A year in the sun Solar powers a school
March 26, 2014 —
GLEN SPEY, NY — One option becoming popular for organizations that wish to move into solar power is for the organization to lease part of its land to an investment company, which will then install the solar panels and sell reduced-cost electricity to the organization.
The Homestead School, however, decided to go the direct-ownership route, which will ultimately provide greater savings for the school in the cost of electricity.
Peter Comstock, director of the Montessori school, which serves 200 children, preschool through sixth grade, said, “In a normal year, our photovoltaic (PV) system will produce 40 to 44 thousand kilowatt hours of power—all the electricity our campus needs.”
When the sun does not shine, the school draws on the credits it earned on the clear days when the system’s 140 panels feed a surplus of electricity back to the grid. “The savings on our monthly bill are huge,” said Comstock, “but just as important to us is joining the effort to prevent climate change.
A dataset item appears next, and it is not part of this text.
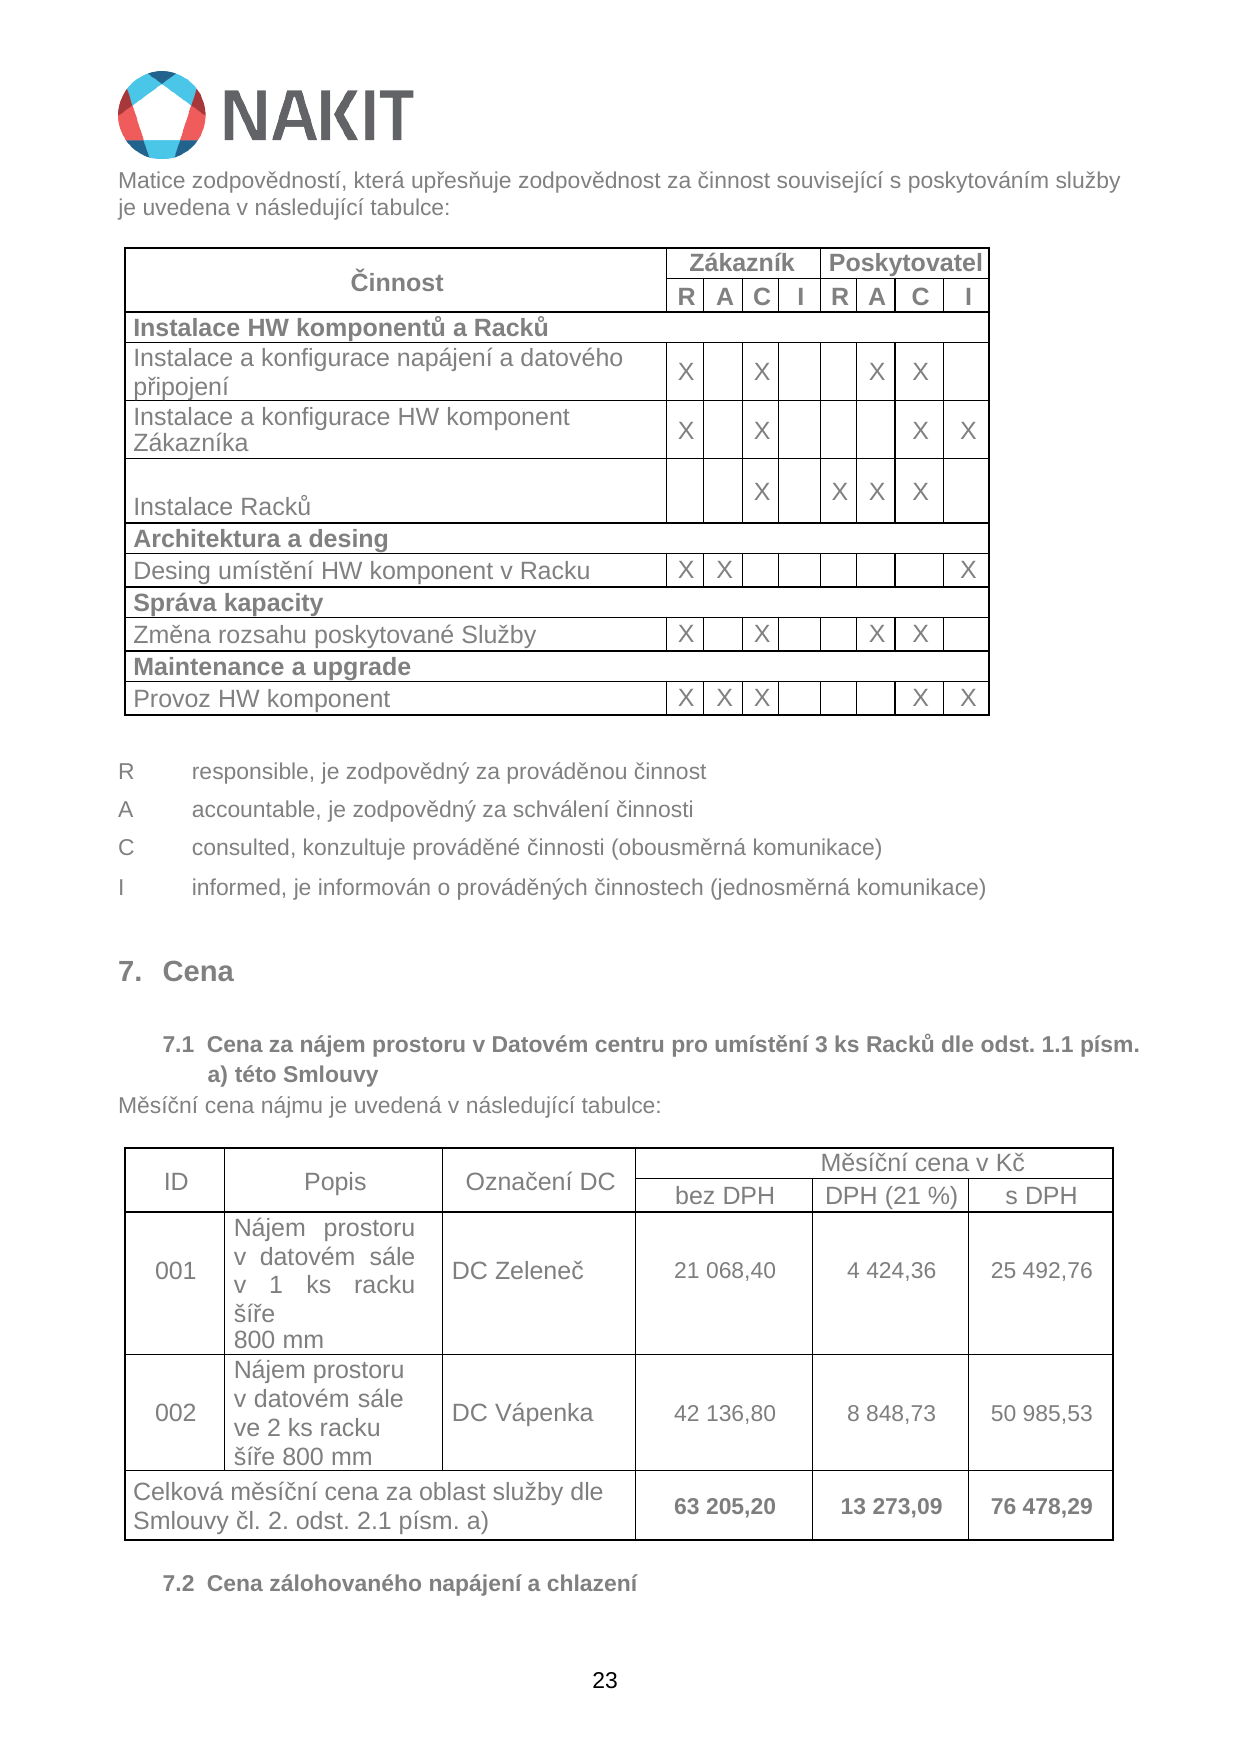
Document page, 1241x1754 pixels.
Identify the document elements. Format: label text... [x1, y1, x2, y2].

We’ve reduced our carbon footprint for the year by 27 tons of CO2. That’s the equivalent of keeping a medium-sized car from taking a 50,000 mile journey.”
The system cost $150,000 to produce, and that was raised from a combination of grants, investment tax credits, accelerated depreciation and fundraising. Comstock said the students and their families raised $20,000 through the sale of T-shirts, sweatshirts and water bottles with logos designed by the students. Comstock said the payback period would be less than three years.
The solar array was part of a student project, and students learn about alternative energy in their classes and also through the student environmental club, Green Power Alliance. Also, the solar array and the online monitoring system that comes with it are regularly incorporated into science lessons.
Comstock said that these days almost any individual or organization that owns property can go solar without any upfront costs or investment because of numerous companies willing to set up solar arrays in leasing arrangements. Currently, the Town of Tusten is working toward a lease agreement that will provide the town with reduced-price electricity through solar arrays installed on town property but built and maintained by private investors. Sullivan County, which already has a significant solar array at one county building, is considering moving further into solar via leasing agreements, which could save the county from 20% to 30% on electric bills.